The Administrative Tax Appeals Council (CARF) ruled in favor of an individual that sold shares of a legal entity held by him through a private equity fund, resulting in the payment of less income tax over capital gain.
The precedent refers to an individual who served as chairman of the board of directors of a legal entity (“Target”), whose shares were sold for another legal entity (“Purchaser”) in 2011, by the amount of BRL 1,000,000,000.

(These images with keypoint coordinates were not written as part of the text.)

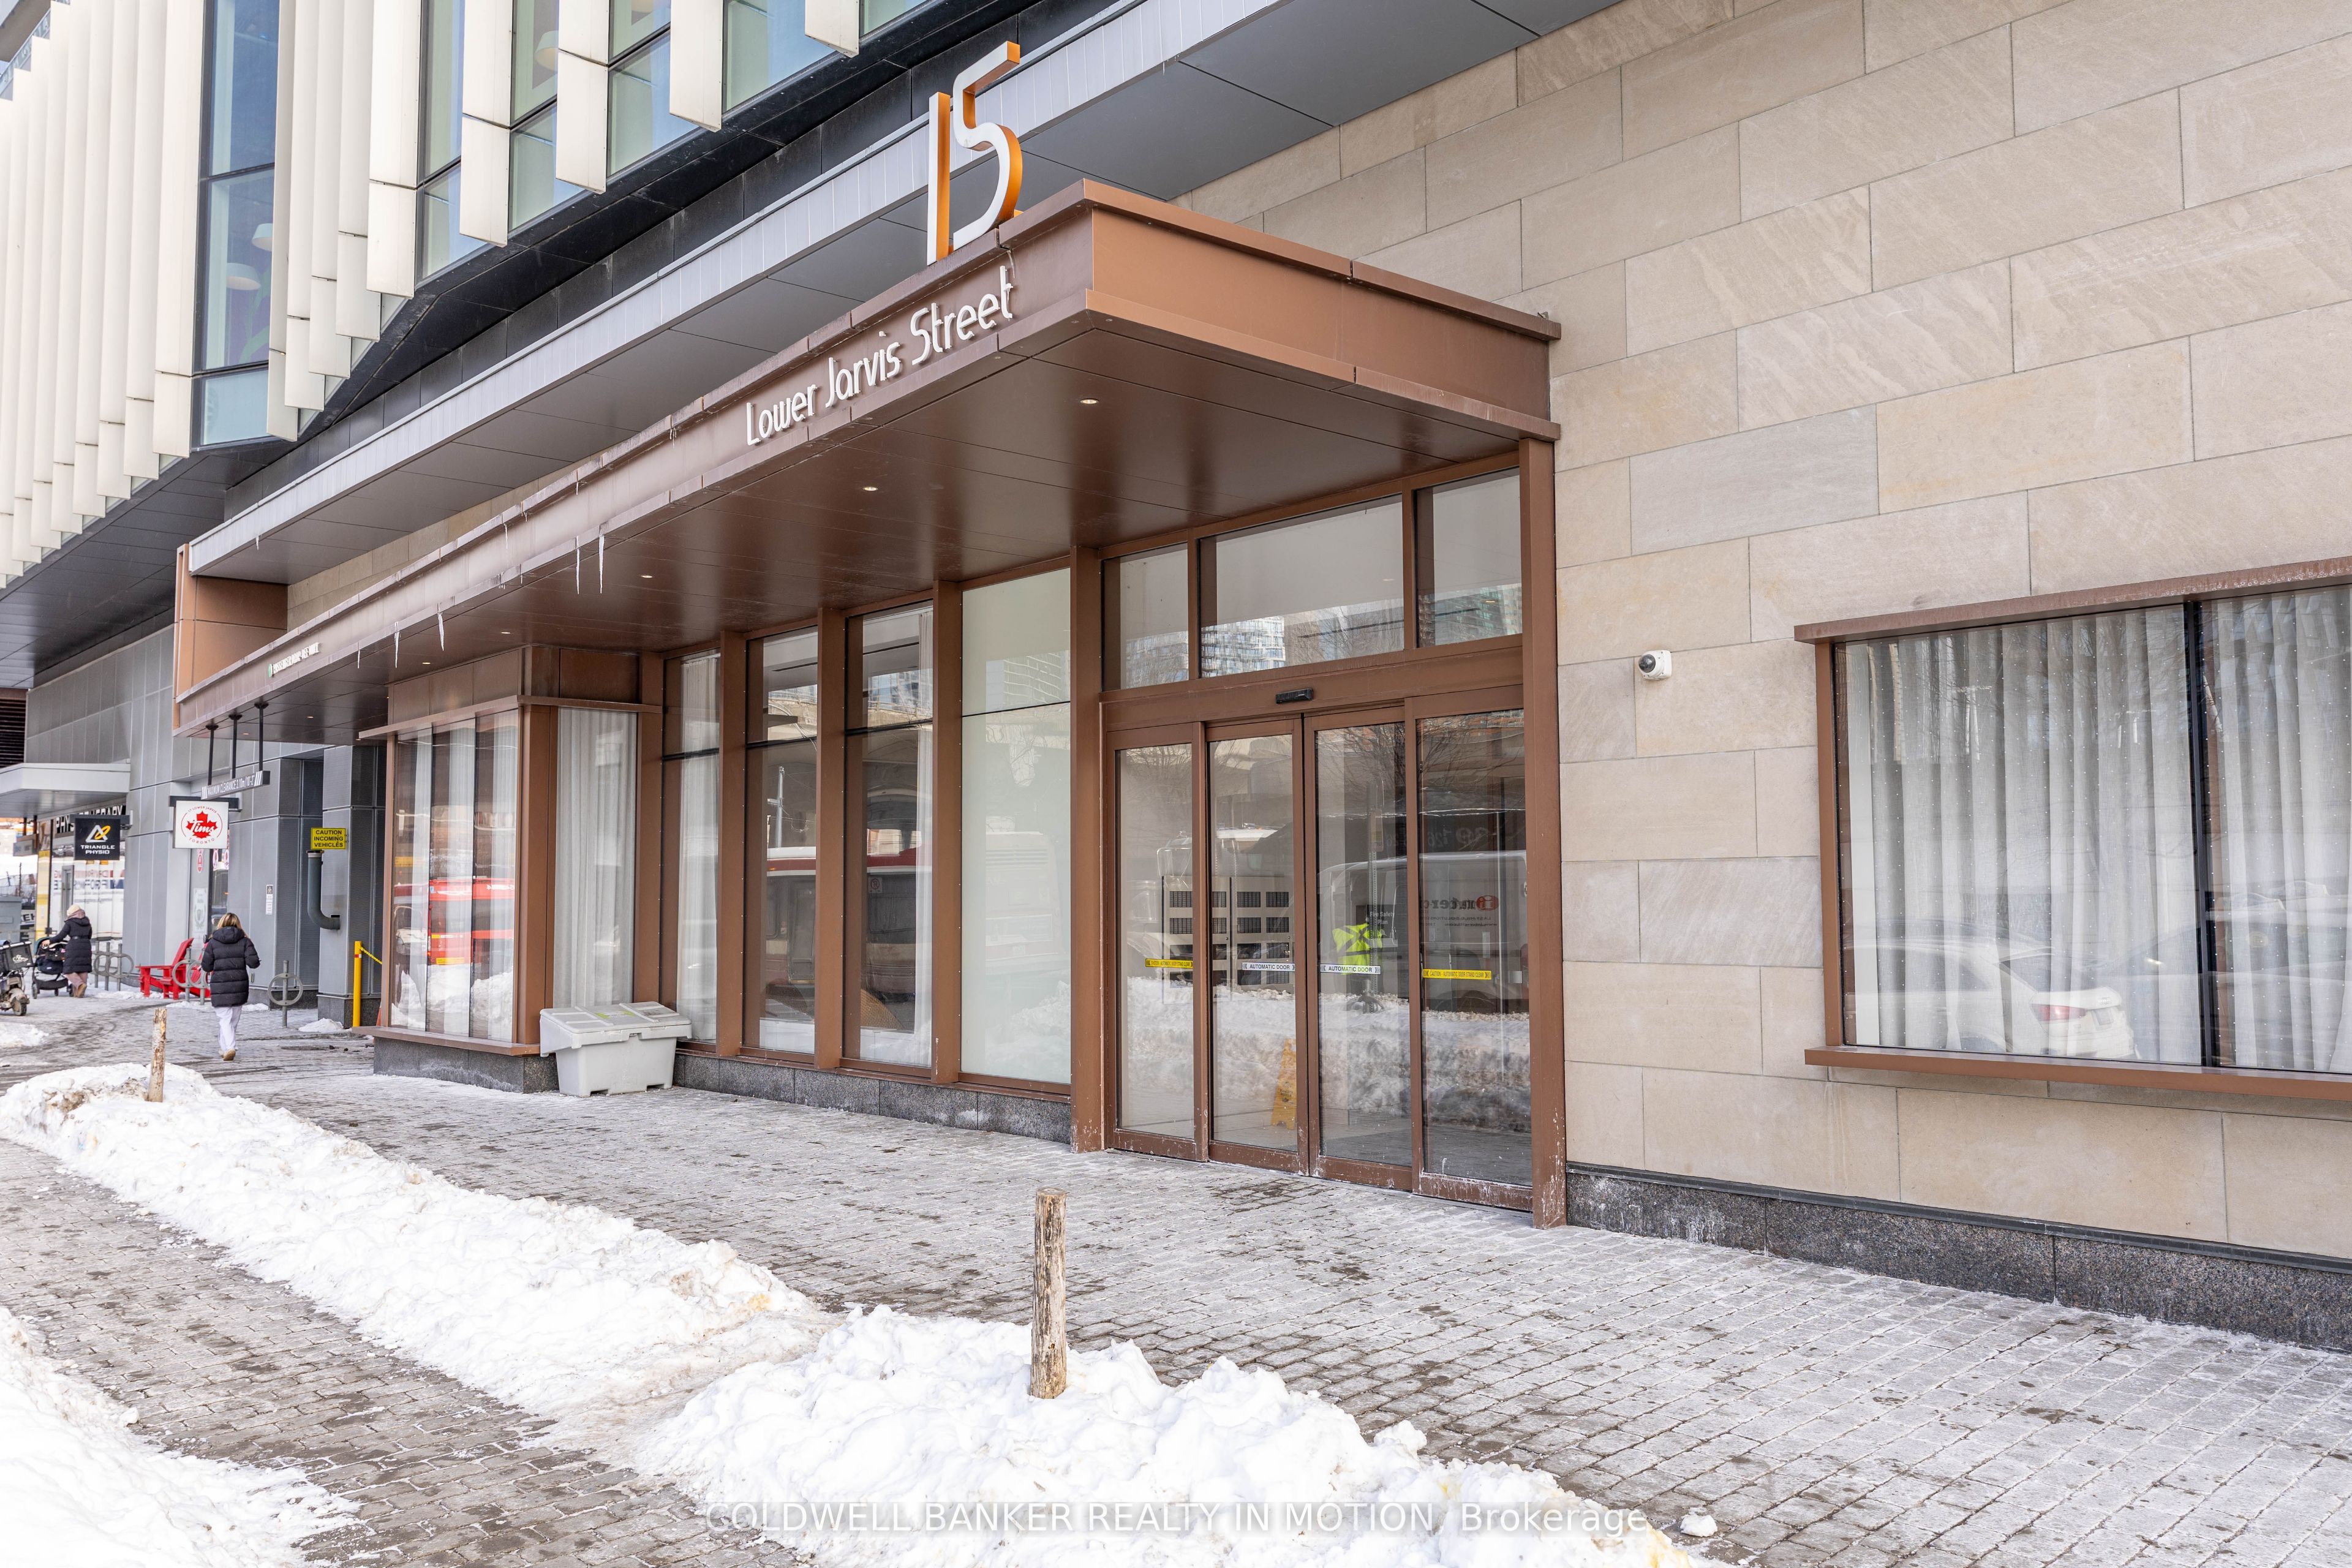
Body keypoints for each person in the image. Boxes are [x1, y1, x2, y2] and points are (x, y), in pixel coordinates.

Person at [201, 913, 260, 1061]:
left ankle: (230, 1047)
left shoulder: (213, 942)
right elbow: (253, 963)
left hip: (220, 985)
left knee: (224, 1019)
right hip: (239, 985)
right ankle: (225, 1048)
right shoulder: (245, 941)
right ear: (238, 924)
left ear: (221, 923)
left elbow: (206, 966)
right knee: (232, 1020)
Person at [59, 905, 92, 997]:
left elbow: (61, 936)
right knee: (83, 968)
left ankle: (80, 985)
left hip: (74, 946)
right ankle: (79, 993)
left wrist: (50, 941)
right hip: (86, 945)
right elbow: (90, 935)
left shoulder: (70, 922)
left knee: (68, 969)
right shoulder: (87, 921)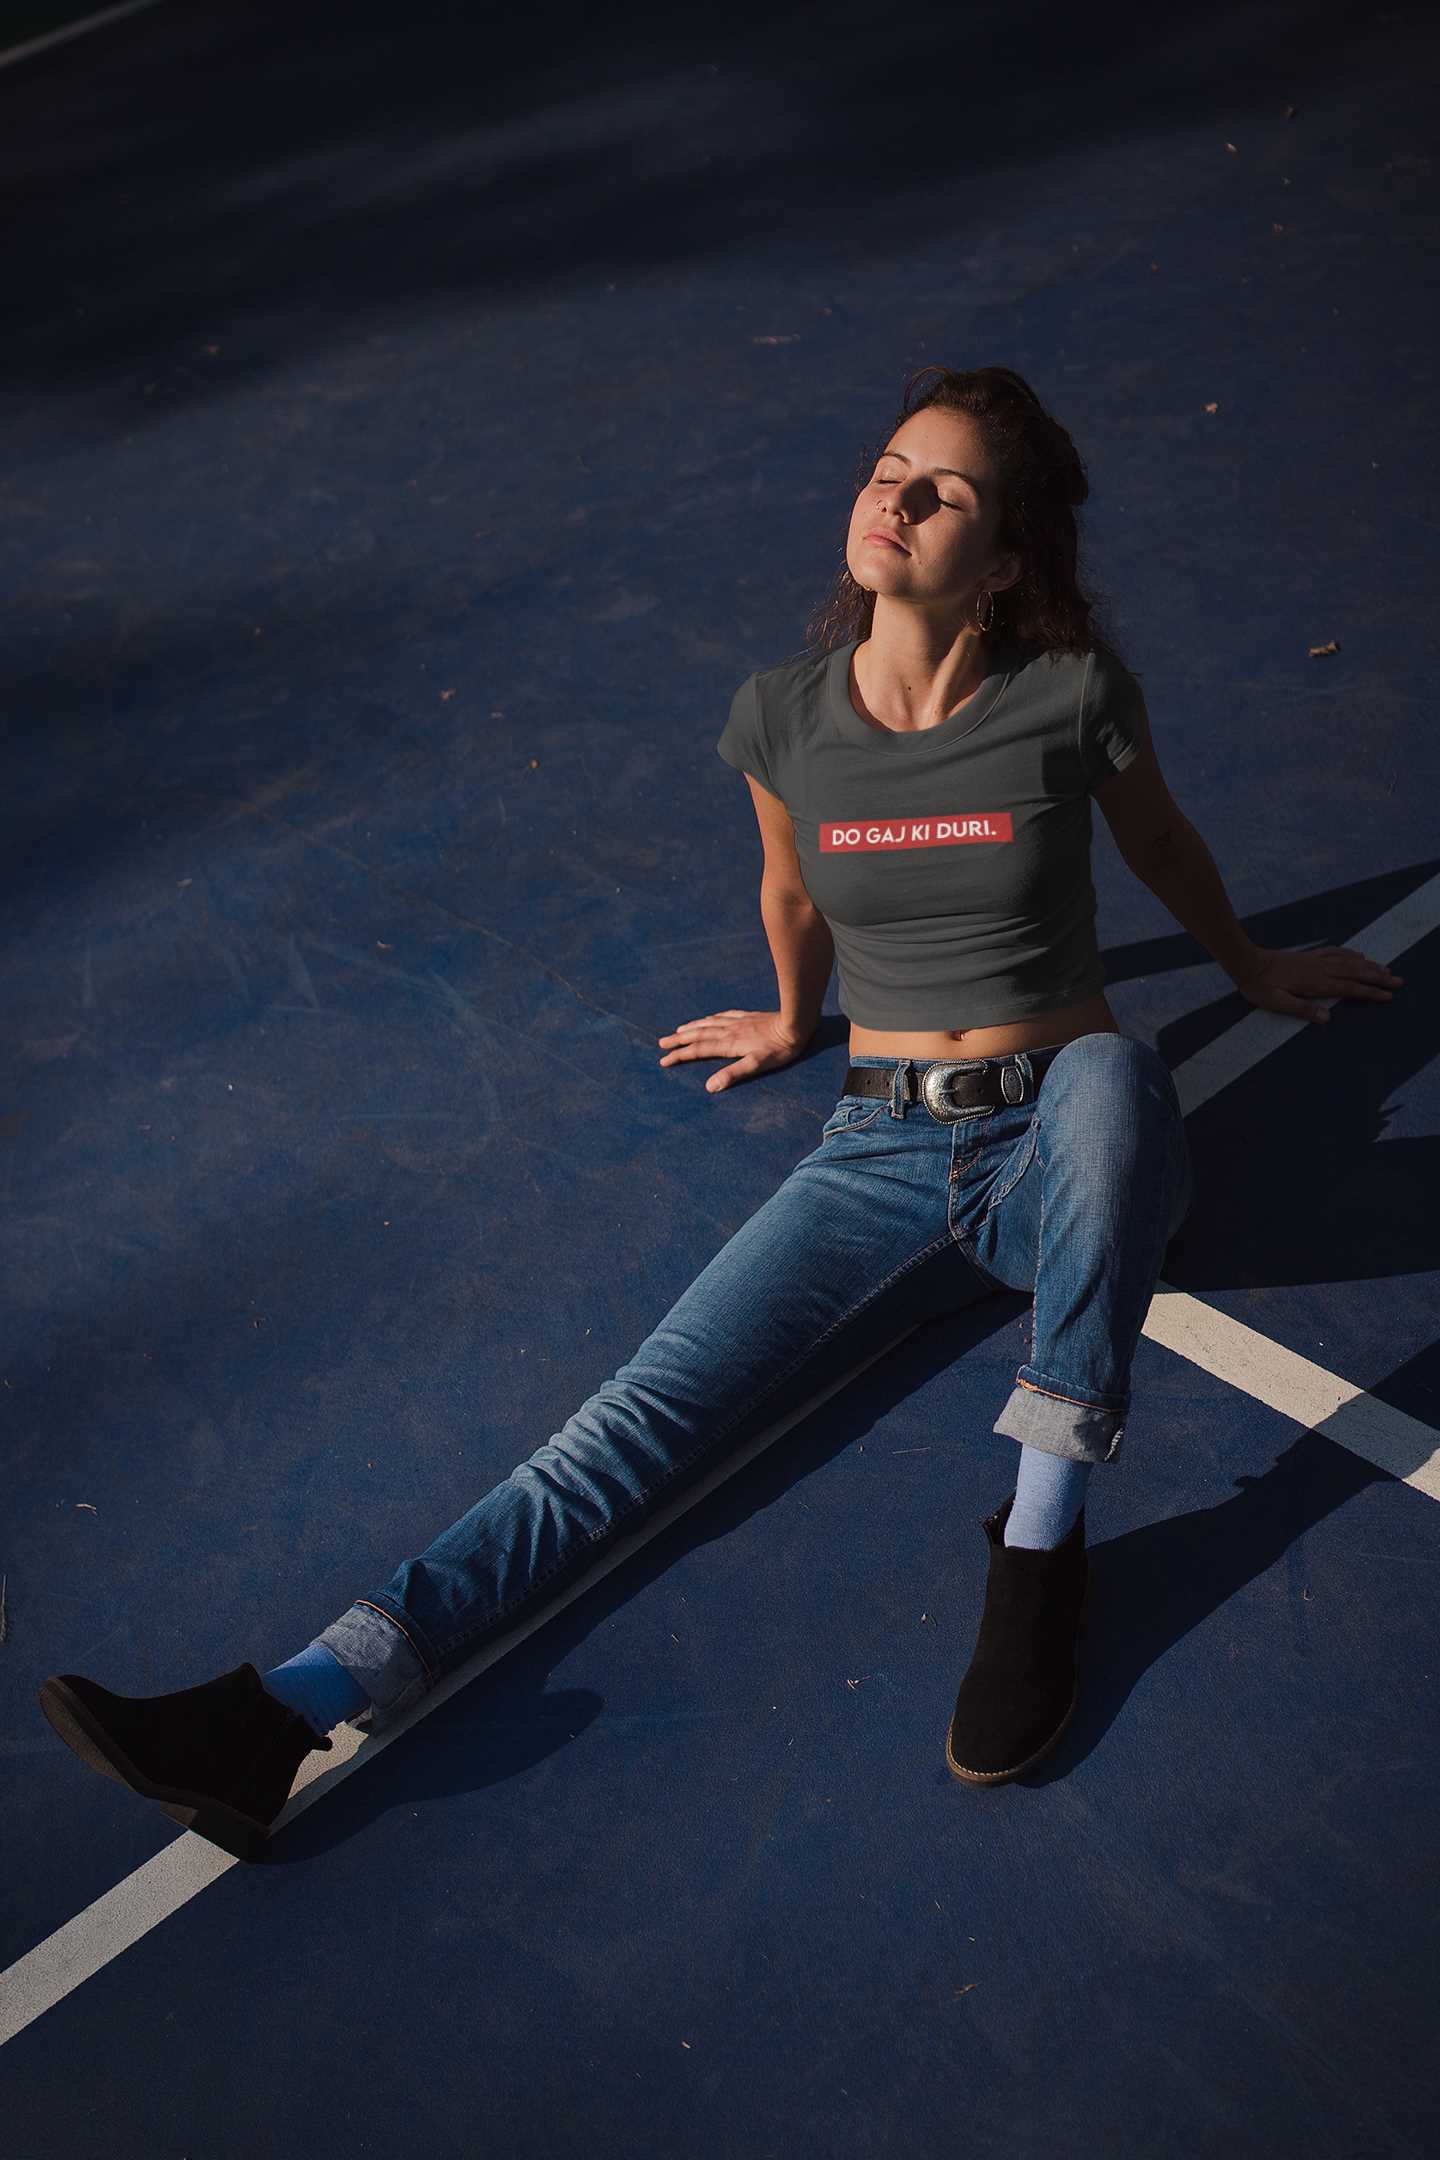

According to the Federal Revenue Service, individual was fined in view of transfer of his shares in the Target for a private equity fund, prior to the sale of the Target’s shares for the Purchaser. From such transaction, the private equity fund (jointly with Target’s other shareholders) has taken the management control of the Target and decided to sell its shares in the Target for the Purchaser. If individual’s shares have been sold directly, income tax over capital gain will be levied on the percentage between 15% and 22,5% at the time of the closing of the transaction. Since individual’s shares has been transferred to the private equity fund prior to the closing of the transaction, the income tax over capital gain will be levied on the percentage of 15% at the time of the redemption of quotas of the private equity fund.
At the time of the judgement, the Panel held, by unanimous decision, that transfer of individual’s shares in the Target for the private equity fund prior to the closing of the transaction was performed in view of a specific negotiation purpose. Hence, the Panel has cancelled the collection of income tax over capital gain imposed on the individual by the Federal Revenue Service.